Excerpt to read:
..........

Unfortunately, there is a lot of confusion about routine state hiring practices and misinformation being spread about the posting for the Office of Dyslexia and Reading Disabilities Bureau Chief, which is intentionally misrepresenting the intentions of the Department, and quite frankly, calling into question our ability to effectively implement the law. When the job was originally posted, the advocates made four complaints (copied below), three of which were plainly not actually required by the law.
“…the posting is void of legislative requirements that speak to:
- The Mission of the Office
- Responsibilities of the Office
- Minimum required qualifications of the Chief in higher education, dyslexia & structured literacy.
- In addition: the posting includes/creates supplemental specialized requirements that are not aligned with the legislation and Mission of the Office (requires superintendent/intermediate administrator certification).”
First, we do not believe the mission of the office, or the responsibilities of the office need to be expressly outlined in detail in a job post, and there is nothing in legislation that calls for that. As for the requirement for an 092/093 certification as addressed in number four, that is a decision within the purview of the agency and is consistent with CSDE managerial postings of Bureau Chief and higher positions within the Department whether as a minimum requirement or a preferred requirement.
Given the legislated scope of the Office of Dyslexia and Reading Disabilities, and the intersectionality with educator certification, educator preparation, special education, and professional learning, the Department believes the 092/093 requirement is appropriate for the role and will remain in place.

..........

Dataset entries:

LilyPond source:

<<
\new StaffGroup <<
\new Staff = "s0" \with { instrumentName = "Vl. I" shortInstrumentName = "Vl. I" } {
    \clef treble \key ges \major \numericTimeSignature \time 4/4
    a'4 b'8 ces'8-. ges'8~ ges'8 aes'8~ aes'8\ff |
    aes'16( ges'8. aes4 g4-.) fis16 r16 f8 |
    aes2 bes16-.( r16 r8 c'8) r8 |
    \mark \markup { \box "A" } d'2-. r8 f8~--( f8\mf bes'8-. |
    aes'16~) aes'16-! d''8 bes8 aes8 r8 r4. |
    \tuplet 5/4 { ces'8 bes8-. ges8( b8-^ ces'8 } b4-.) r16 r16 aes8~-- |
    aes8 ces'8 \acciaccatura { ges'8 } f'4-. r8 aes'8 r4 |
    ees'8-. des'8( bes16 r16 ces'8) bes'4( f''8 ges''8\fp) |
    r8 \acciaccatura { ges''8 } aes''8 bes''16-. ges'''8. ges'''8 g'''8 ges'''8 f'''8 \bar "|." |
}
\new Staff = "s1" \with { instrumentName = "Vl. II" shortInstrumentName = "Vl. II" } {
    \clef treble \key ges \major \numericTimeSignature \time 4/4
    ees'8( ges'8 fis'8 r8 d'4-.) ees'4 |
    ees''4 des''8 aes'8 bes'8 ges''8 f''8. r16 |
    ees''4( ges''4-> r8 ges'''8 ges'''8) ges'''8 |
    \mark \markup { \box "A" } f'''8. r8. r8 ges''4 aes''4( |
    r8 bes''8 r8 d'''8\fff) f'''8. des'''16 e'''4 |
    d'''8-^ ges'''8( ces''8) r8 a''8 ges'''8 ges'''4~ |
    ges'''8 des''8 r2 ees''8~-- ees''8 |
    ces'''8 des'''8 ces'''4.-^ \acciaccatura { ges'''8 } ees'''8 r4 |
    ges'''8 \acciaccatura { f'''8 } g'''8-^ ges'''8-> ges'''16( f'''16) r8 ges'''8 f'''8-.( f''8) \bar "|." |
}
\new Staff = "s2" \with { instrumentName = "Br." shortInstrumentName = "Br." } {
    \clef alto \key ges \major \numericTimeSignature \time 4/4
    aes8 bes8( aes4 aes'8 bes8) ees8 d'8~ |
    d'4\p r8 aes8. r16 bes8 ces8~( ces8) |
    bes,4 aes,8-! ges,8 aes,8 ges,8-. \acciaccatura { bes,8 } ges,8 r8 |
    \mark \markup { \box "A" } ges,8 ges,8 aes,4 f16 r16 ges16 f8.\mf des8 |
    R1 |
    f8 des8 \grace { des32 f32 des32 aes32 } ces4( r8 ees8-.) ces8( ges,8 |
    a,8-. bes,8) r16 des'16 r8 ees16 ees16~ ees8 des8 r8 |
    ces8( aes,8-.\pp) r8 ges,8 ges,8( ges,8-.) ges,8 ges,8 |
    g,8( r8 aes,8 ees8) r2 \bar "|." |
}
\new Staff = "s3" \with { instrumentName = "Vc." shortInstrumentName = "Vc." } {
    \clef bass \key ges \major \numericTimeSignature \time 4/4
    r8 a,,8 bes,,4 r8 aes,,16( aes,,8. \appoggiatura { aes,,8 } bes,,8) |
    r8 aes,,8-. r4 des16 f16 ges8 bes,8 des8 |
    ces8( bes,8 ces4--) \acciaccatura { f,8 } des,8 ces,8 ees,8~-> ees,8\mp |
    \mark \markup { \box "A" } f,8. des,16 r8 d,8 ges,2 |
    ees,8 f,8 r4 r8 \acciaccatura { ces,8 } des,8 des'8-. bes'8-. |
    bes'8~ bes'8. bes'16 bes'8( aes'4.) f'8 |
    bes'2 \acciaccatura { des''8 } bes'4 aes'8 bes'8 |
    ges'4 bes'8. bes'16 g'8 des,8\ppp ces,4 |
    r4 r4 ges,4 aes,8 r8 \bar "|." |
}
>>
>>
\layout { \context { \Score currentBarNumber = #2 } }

..........

The problem: In the statement on the Bureau Chief job posting, rewrite the paragraph beginning "First, we do not believe" more briefly, keeping its main facts. These rows are material of their own, apart from the text above.

Exercise output: The Department holds that a job post need not spell out the office's mission or responsibilities in detail, and no legislation calls for that. The 092/093 certification requirement, raised in the fourth complaint, is the agency's own decision. It matches CSDE postings for Bureau Chief and higher positions, whether as a minimum or a preferred requirement.